The following assumptions were checked in this section:

  1. Multicollinearity which can be stated as the independent variables should not be highly correlated with each other. This checked by computing VIF.

  2. Normality which can be stated as the errors should be normally distributed. This checked by examining a histogram of the residuals, a normal probability plot of the residuals, and hypothesis tests.

  3. Homoscedasticity which can be stated as the variance of the errors should be constant across all levels of the independent variable(s). This checked by plotting the residuals against the predicted values and BP hypothesis test.

Regression Diagnosis

In this section, the performance of the model was checked. Some improvements to be made in the model development section were decided by applying the following procedures:

  1. Outliers which are the observation that are far from the other observations in the dataset. They identified by examining scatterplot of the standardized residuals against the fitted values.

  2. Leverage which is a measure of how far an observation is from the mean of the independent variables. Since an observation with high leverage may have a large influence on the model, they identified by examining scatterplot of the standardized residuals against the fitted values.

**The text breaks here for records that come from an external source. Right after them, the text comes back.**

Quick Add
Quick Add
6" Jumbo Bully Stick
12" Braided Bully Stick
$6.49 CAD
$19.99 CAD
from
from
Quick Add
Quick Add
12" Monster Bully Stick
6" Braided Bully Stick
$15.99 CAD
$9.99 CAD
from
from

  3. Cook's Distance which is a measure of the influence of each observation on the regression model. Since large values of Cook's distance indicate that the corresponding observation has a large influence on the model, it needs to be examined.

Model Development

In this section, efforts were made to ensure that the model meets the assumptions by applying the following steps:

  1. Data manipulation: not all levels of some categorical variables were significant. Therefore, changes were made to the data to exclude the insignificant variables from the model.

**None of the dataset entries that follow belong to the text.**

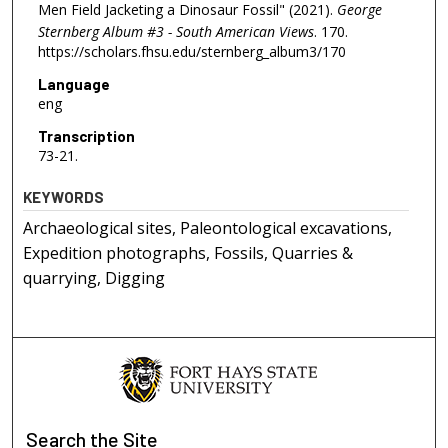
Men Field Jacketing a Dinosaur Fossil" (2021).
George
Sternberg Album #3 - South American Views
. 170.
https://scholars.fhsu.edu/sternberg_album3/170
Language
eng
Transcription
73-21.
KEYWORDS
Archaeological sites, Paleontological excavations,
Expedition photographs, Fossils, Quarries &
quarrying, Digging
Search
the Site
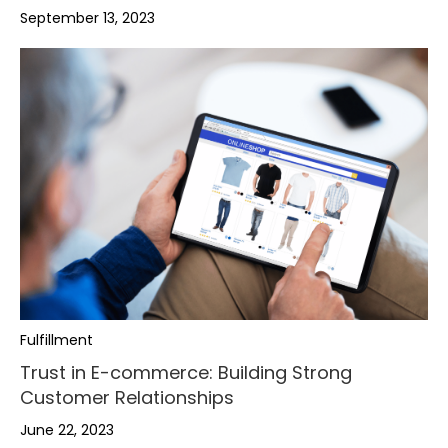
September 13, 2023
Fulfillment
Trust in E-commerce: Building Strong
Customer Relationships
June 22, 2023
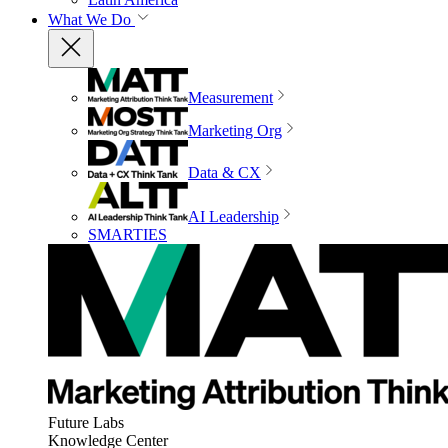
What We Do
Measurement
Marketing Org
Data & CX
AI Leadership
SMARTIES
Future Labs
Knowledge Center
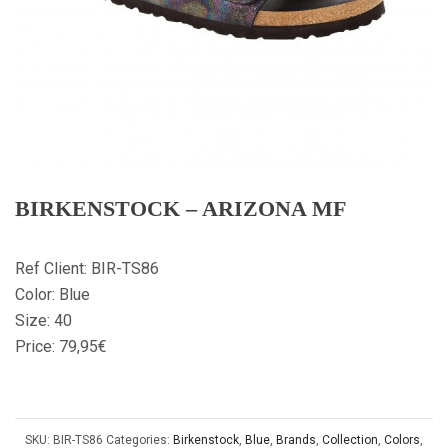
BIRKENSTOCK – ARIZONA MF
Ref Client: BIR-TS86
Color: Blue
Size: 40
Price: 79,95€
SKU:
BIR-TS86
Categories:
Birkenstock
,
Blue
,
Brands
,
Collection
,
Colors
,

  2. Normalization: non-normal distribution of the dependent variable may cause errors to be non-normally distributed. For this reason, some transformations were applied to the dependent variable and normal distribution was attempted.

  3. Outliers: Outliers were removed from the data set and the model was improved.

Assumpiton Check

In this section, it is checked whether the model reconstructed after the changes made in the data set meets the assumptions. Although normality and multicolinearity assumptions were met, homoscedasticity assumption was not met.

Conclusion

As a result of all these analyses:

  • The assurance of normality of the dependent variable in the model increased the values of Rsquare and Adj.Rsquare, but it was still not possible to ensure the assumptions.

  • To ensure these assumptions, the observations that were detected as outliers based on standardized errors were removed from the data set and a new model was established. When hypothesis tests were applied in this model, it was noticed that the assumptions were still not met despite the approximation.

  • It was also noticed in the descriptive statistics that there was no linear relationship between the variables. The only relationship we could say was linear was between the dependent variable and education. Therefore, it may be more logical to try this data set with non-linear regression models.

  • Adding new independent variables that could have a linear relationship with the wage variable might also be logical.